I didn't major in journalism, so I can't profess to knowing what constitutes being “wrong” in a “journalistic sense.” My memory of the 1980s is also a little hazy, but as hard as I’ve tried I just can’t seem to remember all those political disruptions on just about every nation of the earth over food.

The part where I get really fuzzy is the whole right/wrong thing. It’s just that it seems to me if something you predicted “didn't happen” then you were pretty much “wrong” in whatever sense you want to use that word.

Clearer than anything, this illustrates the chasm between science and what passes today for journalism. In science, if you predict that when you drop a rock it will float in the air and it subsequently doesn't, you are pronounced “wrong.” Today's advocate journalists, on the other hand, are just as likely to maintain you had a good theory, but it is being falsely maligned by special interests beholden to powerful corporations with a vested agenda in promoting the continual belief in gravity.

Guess what? You're still wrong… or at the very least, journalistically inaccurate.

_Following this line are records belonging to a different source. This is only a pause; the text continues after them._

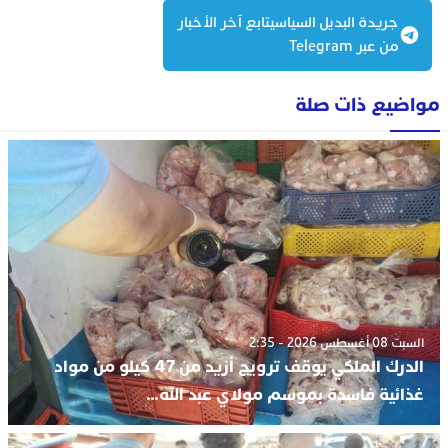
جريدة البديل السياسيتابع آخر الأخبار
من عبر Telegram
واضيع ذات صلة
السبت 08 أغسطس 2026 - 2:35
الدرك الملكي يوقف ترويج أزيد من 47 كيلو من مواد
غذائية فاسدة بموسم مولاي عبد الله…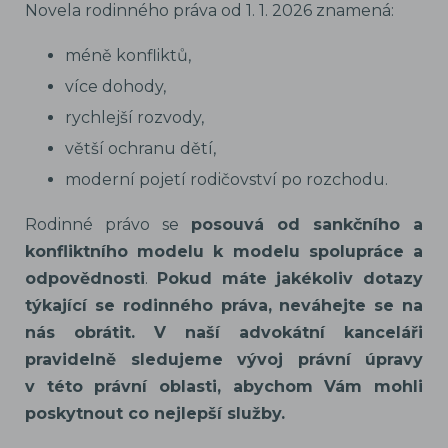
Novela rodinného práva od 1. 1. 2026 znamená:
méně konfliktů,
více dohody,
rychlejší rozvody,
větší ochranu dětí,
moderní pojetí rodičovství po rozchodu.
Rodinné právo se
posouvá od sankčního a
konfliktního modelu k modelu spolupráce a
odpovědnosti
.
Pokud máte jakékoliv dotazy
týkající se rodinného práva, neváhejte se na
nás obrátit. V naší advokátní kanceláři
pravidelně sledujeme vývoj právní úpravy
v této právní oblasti, abychom Vám mohli
poskytnout co nejlepší služby.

The bigger problem here is the ongoing attempt by everyone, from Donald Rumsfeld to Mel Gibson, to deny reality. This has led to the Alice in Wonderland world of euphemisms and political correctness which we've come to know as today's world.

You can't change something just by refusing to call it what it is. Some people are not “gravitationally challenged, differently-visaged, and less mentally advantaged,” they're fat, ugly and stupid.

But, if anyone asks, I never said that.